The contractor is working in close partnership with the force’s museum curator and a team of volunteers, who are curating collections that will educate and inform local, national and overseas visitors.

Ian Drysdale, Kent Police’s Deputy Chief Officer, said: ‘We are in the process of creating a museum that celebrates the county’s long, diverse and distinguished history of law enforcement.

He added: “Although we are not yet in a position to commit to a firm opening date, our team is striving to create a best-in-class facility and we are very much looking forward to opening our doors.”

West Midlands Police have appointed a building company in a development towards transforming Birmingham’s Victorian Lock-Up on Steelhouse lane into a museum for the region’s policing heritage.

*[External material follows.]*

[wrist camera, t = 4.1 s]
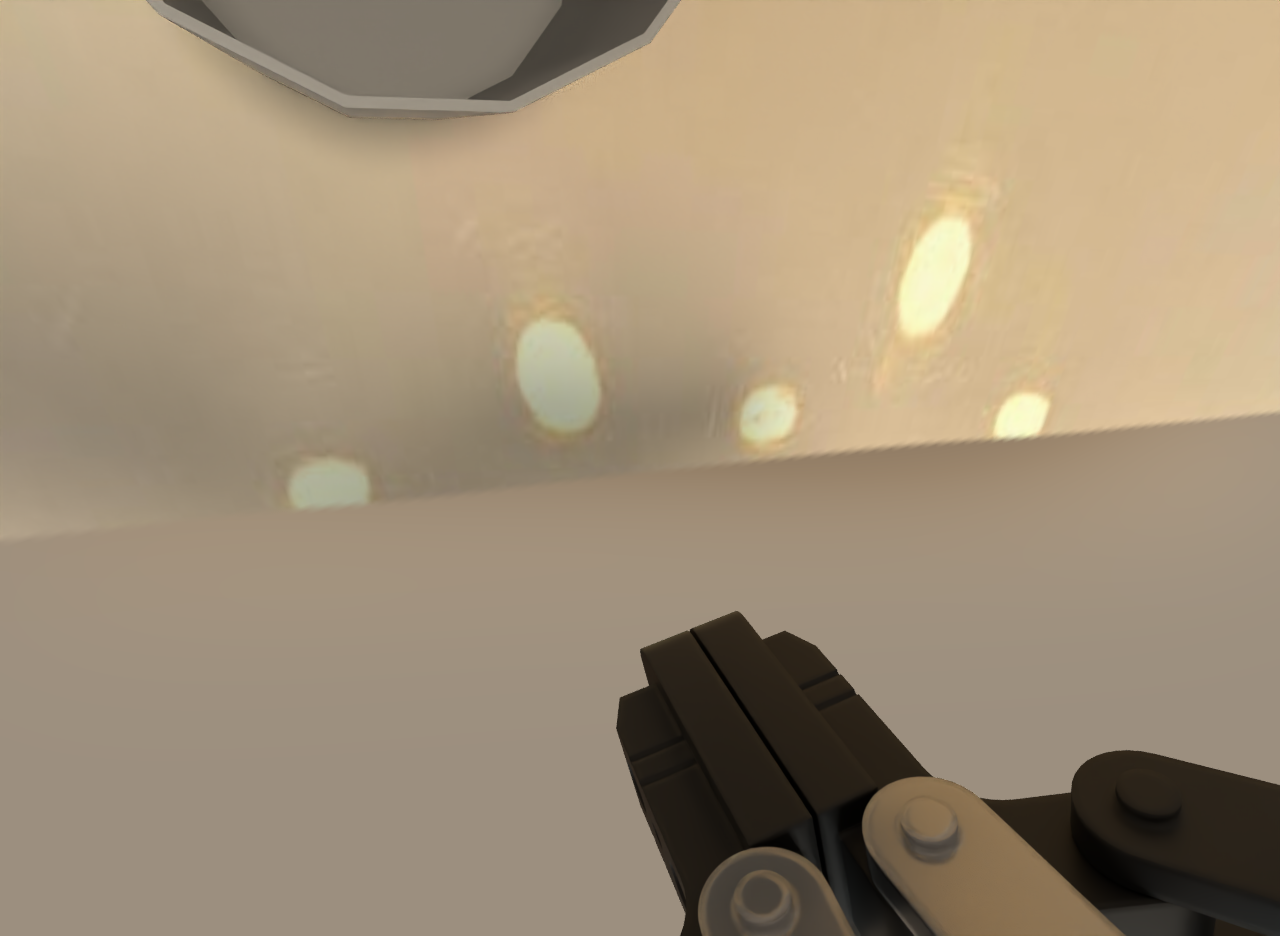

Trios has been awarded a contract worth just over £1.2 million to:

Replace the roof which is currently in poor condition and needs extensive work to make it weathertight and to meet modern fire safety requirements:

The force did not previously realise the Grade II listed Lock-up, which opened in 1891, had a leaky roof. It will aim to open around the end of 2021, but the discovery has set the plans back a bit.

A large part of the money for the project comes from a £1m grant from the National Lottery Heritage Fund.

Once the building work is complete, work will then start on the historical displays. These displays will tell stories of prisoners and staff, including the real ‘peaky blinders’ who were incarcerated in the building and how the original ‘Lock-Up matrons’ from 1895 formed some of the very first ‘women in policing.’

There will also be space for the latest police messages and the museum team will use engagement opportunities to discuss current themes.

Heritage Manager Corrine Brazier said: “We will make sure conservation and heritage is at the forefront of this building work. Trios are qualified and experienced professionals who will work towards the long term preservation of the Steelhouse Lane Lock-Up. Preserving the physical heritage of the building is equally as important as showcasing items from the museum collection."

David Jamieson, the West Midlands Police and Crime Commissioner said the museum will “tell the history of policing in our region in an interactive way to appeal to all of our communities”.

He went on to say: “It is a fantastic space, with the old Victorian Lock-Up and this critical new work will help this become a reality.

“The museum will be an excellent educational tool as well for children, schools and students.

“The funding from the National Lottery Heritage Fund has made this exciting project possible. It is testament to the importance and impact that policing has had in the West Midlands."

A museum in London is also due to open its doors early this year. The old Bow Street Police Station has been converted to tell the story of the capital’s first crime-fighters and the Metropolitan Police officers who followed in their footsteps.